Increasing the reps. Completing more reps at the same weight is also a form of progressive overload as long as your perceived effort is the same. This can work for exercises where weight jumps are larger or when you don’t feel ready to handle more weight.
Increasing weight and reps. I employ what’s called a double progression system for many personal training clients, because it provides a much smoother and safer progression path. The idea is simple:
Set a rep range, say 6-12 reps
Start your sets at the bottom of the range
Increase the number of reps at that same weight until you can do all the sets for 12 reps
The following week, you increase the weight by the smallest increment and drop the reps back down to the bottom of the range.3
You don’t need to use double progression. You could choose to alternate between increasing weight and reps. You can also choose whatever range you prefer.
Increasing number of sets. Increasing the number of sets, especially within the same workout, has diminishing returns. Adding sets should be reserved for when you are completely stuck on the sets, reps, and weight of an exercise, or when you can add another instance of the exercise on a different day.
Increasing RIR. Although there is no objective way to tell whether you’ve gotten stronger using the same sets, reps, and weight, we can use the RIR scale that I mentioned earlier. A higher RIR with the same weight and reps is still progress!4
Those strategies above should help keep the gains coming for years! I may have given the impression that you must increase something every single workout, but adaptation doesn’t necessarily require it. The same stimulus, provided it was hard at some point, can net strength increases for some time. The returns are just diminishing.
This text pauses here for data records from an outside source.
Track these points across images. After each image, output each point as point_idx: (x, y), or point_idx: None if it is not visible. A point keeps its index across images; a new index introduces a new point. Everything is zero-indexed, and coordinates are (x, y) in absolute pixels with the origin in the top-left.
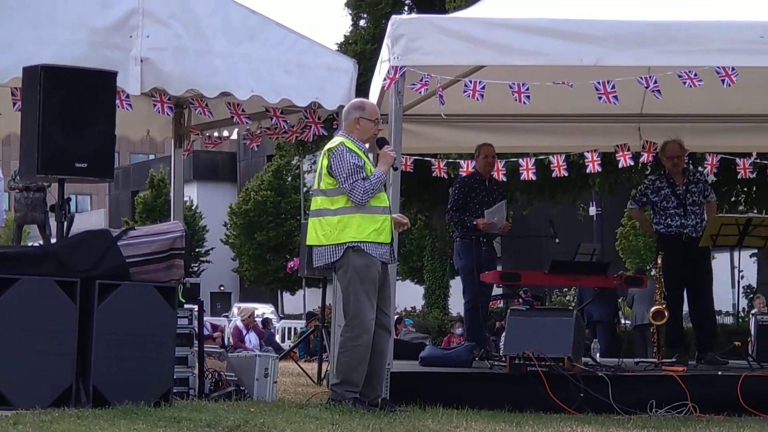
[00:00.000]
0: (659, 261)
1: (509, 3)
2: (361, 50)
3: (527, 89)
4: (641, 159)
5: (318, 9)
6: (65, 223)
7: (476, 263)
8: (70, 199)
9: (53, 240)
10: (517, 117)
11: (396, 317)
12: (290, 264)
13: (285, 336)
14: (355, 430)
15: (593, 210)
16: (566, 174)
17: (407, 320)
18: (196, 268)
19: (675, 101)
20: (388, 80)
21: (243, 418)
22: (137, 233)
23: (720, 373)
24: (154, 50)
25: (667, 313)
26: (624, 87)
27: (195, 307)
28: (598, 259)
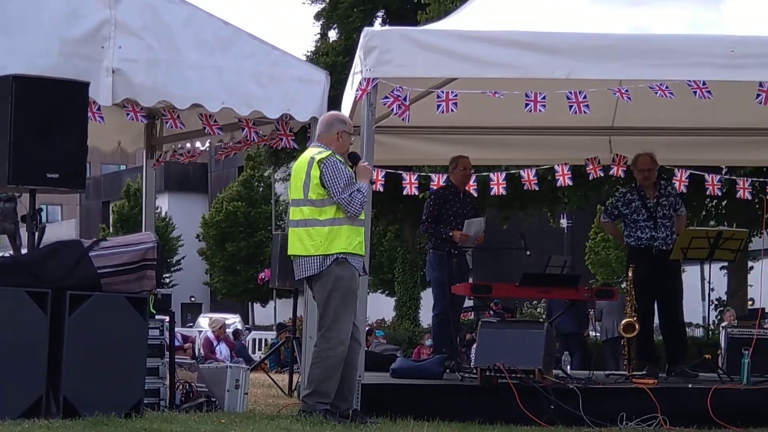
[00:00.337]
0: (630, 274)
1: (481, 15)
2: (333, 62)
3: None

So it’s not so much that there is zero benefit in repeating the same weight and reps. You’ll just want to make sure you’re not camping out anywhere for too long. In my experience, however, giving people a reason not to push themselves is a recipe for little progress. You certainly shouldn’t feel like you must make every workout harder than the last, but you need some system for increasing the difficulty, or, at the very least, be honest with yourself about how hard you’re pushing.
Summary
That’s it. Those are the three pillars of training. If you can manage to show up consistently, train hard, and do more over time, you can make almost any program work. Remember, these variables are intimately connected. Being consistent provides the stimulus and allows you to take advantage of the adaptation from an effortful session. Consistent effortful sessions will enable you to increase the difficulty of your workouts. And progression creates momentum and the motivation to keep showing up.
I prefer to use concentric failure, which is the point at which you can no longer complete the concentric portion of the lift.
You could make the argument that progressive overload is the result of getting stronger over time, but the two processes are so intertwined that I will use the term to refer to both together. Getting stronger means you can use more weight, but you won’t get stronger without increasing the weight. Therefore, increasing the weight is the cause and result of getting stronger.
You don’t need to drop down to the bottom of the rep range. You could try to get as many reps as possible with an RIR of 1-2. That way, it won’t feel like you’re taking a huge step back on your overall volume.
Some coaches prefer to use RPE because it directly coincides with effort. Lower RPE means lower effort. Because RIR is inverted (RPE of 9 is RIR of 1), it can be unclear.